The entries that follow must be written out exactly, without any of the pictures they contain.

**Study material**
▬▬▬▬▬▬
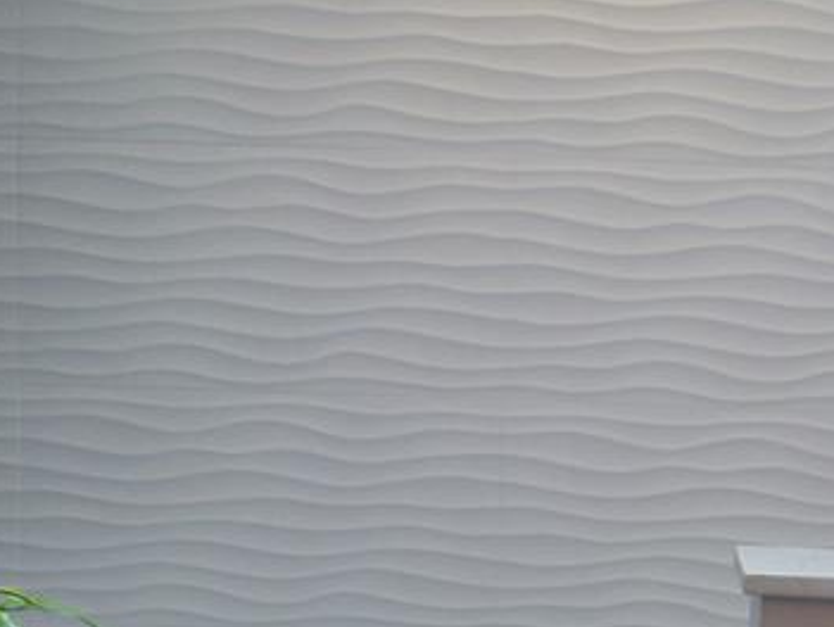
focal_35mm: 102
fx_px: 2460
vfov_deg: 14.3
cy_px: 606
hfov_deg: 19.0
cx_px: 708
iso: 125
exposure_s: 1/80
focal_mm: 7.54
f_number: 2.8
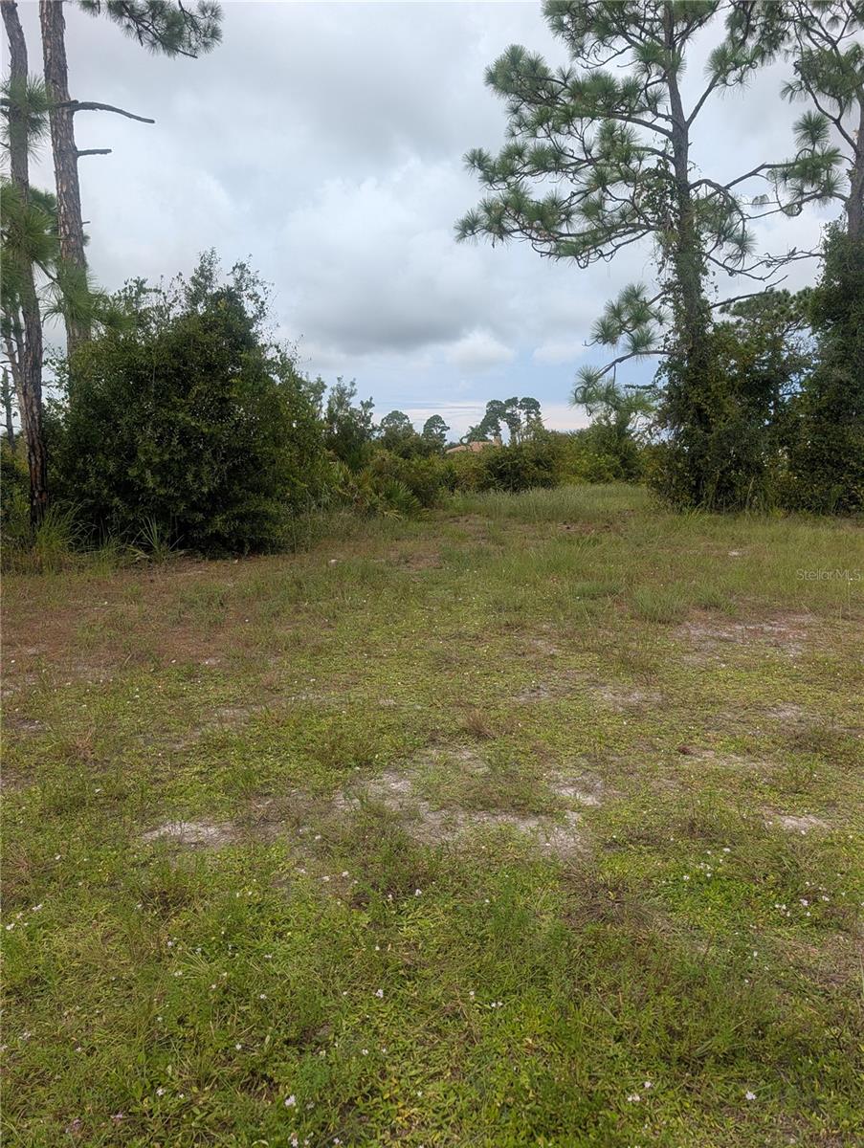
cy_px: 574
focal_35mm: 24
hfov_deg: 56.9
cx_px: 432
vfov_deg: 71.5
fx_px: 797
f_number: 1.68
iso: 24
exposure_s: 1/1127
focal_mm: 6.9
▬▬▬▬▬▬
**Task response**
focal_35mm: 102
fx_px: 2460
vfov_deg: 14.3
cy_px: 606
hfov_deg: 19.0
cx_px: 708
iso: 125
exposure_s: 1/80
focal_mm: 7.54
f_number: 2.8
cy_px: 574
focal_35mm: 24
hfov_deg: 56.9
cx_px: 432
vfov_deg: 71.5
fx_px: 797
f_number: 1.68
iso: 24
exposure_s: 1/1127
focal_mm: 6.9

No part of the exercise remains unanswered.